• _Challenge_:
Rewrite the stretch of entries from the line containing "genus: Chlidonias" through the line containing "common name: Eyebane", swapping "common name" for "popular name". Give back only those lines, with nothing else changed.

• _Information given_:
════════════════

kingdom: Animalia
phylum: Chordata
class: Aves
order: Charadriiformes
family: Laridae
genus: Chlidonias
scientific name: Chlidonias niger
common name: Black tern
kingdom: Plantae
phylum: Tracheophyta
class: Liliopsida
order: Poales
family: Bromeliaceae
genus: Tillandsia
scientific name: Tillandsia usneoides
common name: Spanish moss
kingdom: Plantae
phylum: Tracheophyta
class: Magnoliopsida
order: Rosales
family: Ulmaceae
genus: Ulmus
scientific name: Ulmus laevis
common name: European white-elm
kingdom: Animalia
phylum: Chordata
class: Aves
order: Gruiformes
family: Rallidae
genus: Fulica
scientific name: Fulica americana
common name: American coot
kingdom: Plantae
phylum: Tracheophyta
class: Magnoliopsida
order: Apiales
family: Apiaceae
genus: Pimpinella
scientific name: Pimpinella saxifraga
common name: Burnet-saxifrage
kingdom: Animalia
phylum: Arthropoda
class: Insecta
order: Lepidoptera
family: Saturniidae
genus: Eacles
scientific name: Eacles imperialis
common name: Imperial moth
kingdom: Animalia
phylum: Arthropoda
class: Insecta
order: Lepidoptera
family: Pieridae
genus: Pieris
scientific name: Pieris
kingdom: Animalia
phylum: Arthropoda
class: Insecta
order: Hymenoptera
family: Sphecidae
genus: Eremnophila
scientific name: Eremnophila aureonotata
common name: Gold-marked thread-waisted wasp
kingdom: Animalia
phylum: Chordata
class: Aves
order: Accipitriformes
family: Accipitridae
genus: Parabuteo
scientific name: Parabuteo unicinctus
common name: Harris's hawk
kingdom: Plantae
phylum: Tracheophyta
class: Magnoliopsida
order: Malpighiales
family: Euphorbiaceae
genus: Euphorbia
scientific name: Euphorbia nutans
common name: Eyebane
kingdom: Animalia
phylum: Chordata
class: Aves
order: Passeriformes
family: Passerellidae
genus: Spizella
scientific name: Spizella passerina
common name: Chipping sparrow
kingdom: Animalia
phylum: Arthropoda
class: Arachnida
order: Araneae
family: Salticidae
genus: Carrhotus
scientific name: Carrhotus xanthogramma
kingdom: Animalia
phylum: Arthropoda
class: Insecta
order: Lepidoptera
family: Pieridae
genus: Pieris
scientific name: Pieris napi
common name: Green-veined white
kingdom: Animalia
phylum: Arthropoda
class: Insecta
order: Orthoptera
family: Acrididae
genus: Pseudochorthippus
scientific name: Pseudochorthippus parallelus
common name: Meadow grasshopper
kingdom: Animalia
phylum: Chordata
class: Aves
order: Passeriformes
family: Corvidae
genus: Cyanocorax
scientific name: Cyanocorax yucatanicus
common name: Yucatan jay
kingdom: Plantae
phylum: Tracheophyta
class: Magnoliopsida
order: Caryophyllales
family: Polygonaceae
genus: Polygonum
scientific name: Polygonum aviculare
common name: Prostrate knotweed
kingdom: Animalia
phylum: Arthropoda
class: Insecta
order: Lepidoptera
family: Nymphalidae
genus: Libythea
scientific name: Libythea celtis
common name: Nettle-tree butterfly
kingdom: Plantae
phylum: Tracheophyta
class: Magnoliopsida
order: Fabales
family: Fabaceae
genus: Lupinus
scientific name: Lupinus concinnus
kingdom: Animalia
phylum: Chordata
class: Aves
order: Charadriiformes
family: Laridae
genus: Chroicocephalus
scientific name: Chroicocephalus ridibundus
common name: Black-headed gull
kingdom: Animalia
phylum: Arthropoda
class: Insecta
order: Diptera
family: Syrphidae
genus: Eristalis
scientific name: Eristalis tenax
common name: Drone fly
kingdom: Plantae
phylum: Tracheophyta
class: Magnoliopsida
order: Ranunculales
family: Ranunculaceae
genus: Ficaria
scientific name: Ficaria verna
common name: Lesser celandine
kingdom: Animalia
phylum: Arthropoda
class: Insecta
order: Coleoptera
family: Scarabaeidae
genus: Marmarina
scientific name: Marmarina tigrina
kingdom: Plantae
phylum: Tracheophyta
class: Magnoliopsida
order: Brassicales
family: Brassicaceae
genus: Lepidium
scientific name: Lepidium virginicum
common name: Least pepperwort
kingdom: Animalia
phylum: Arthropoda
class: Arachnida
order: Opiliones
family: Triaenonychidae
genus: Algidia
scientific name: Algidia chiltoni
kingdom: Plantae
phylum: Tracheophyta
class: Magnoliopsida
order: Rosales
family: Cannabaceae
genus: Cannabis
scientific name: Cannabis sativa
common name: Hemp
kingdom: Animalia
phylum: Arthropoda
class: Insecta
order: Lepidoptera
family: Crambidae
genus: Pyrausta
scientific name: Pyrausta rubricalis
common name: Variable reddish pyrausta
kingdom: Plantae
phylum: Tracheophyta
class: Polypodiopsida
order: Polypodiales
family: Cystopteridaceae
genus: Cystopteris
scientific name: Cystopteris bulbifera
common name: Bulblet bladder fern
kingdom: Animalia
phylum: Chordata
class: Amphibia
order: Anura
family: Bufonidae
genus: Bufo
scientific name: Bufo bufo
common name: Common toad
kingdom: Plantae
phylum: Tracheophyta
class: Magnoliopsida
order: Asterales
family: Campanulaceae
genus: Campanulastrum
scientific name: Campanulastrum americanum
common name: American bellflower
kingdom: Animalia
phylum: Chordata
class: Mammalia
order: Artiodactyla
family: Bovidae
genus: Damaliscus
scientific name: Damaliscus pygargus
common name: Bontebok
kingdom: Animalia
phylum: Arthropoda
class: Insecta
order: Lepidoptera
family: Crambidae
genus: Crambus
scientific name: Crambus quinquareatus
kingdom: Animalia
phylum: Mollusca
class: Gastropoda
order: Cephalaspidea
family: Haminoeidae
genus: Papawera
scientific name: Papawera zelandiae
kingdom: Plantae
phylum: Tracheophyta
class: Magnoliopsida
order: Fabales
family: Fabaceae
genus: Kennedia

════════════════

• _Result_:
genus: Chlidonias
scientific name: Chlidonias niger
popular name: Black tern
kingdom: Plantae
phylum: Tracheophyta
class: Liliopsida
order: Poales
family: Bromeliaceae
genus: Tillandsia
scientific name: Tillandsia usneoides
popular name: Spanish moss
kingdom: Plantae
phylum: Tracheophyta
class: Magnoliopsida
order: Rosales
family: Ulmaceae
genus: Ulmus
scientific name: Ulmus laevis
popular name: European white-elm
kingdom: Animalia
phylum: Chordata
class: Aves
order: Gruiformes
family: Rallidae
genus: Fulica
scientific name: Fulica americana
popular name: American coot
kingdom: Plantae
phylum: Tracheophyta
class: Magnoliopsida
order: Apiales
family: Apiaceae
genus: Pimpinella
scientific name: Pimpinella saxifraga
popular name: Burnet-saxifrage
kingdom: Animalia
phylum: Arthropoda
class: Insecta
order: Lepidoptera
family: Saturniidae
genus: Eacles
scientific name: Eacles imperialis
popular name: Imperial moth
kingdom: Animalia
phylum: Arthropoda
class: Insecta
order: Lepidoptera
family: Pieridae
genus: Pieris
scientific name: Pieris
kingdom: Animalia
phylum: Arthropoda
class: Insecta
order: Hymenoptera
family: Sphecidae
genus: Eremnophila
scientific name: Eremnophila aureonotata
popular name: Gold-marked thread-waisted wasp
kingdom: Animalia
phylum: Chordata
class: Aves
order: Accipitriformes
family: Accipitridae
genus: Parabuteo
scientific name: Parabuteo unicinctus
popular name: Harris's hawk
kingdom: Plantae
phylum: Tracheophyta
class: Magnoliopsida
order: Malpighiales
family: Euphorbiaceae
genus: Euphorbia
scientific name: Euphorbia nutans
popular name: Eyebane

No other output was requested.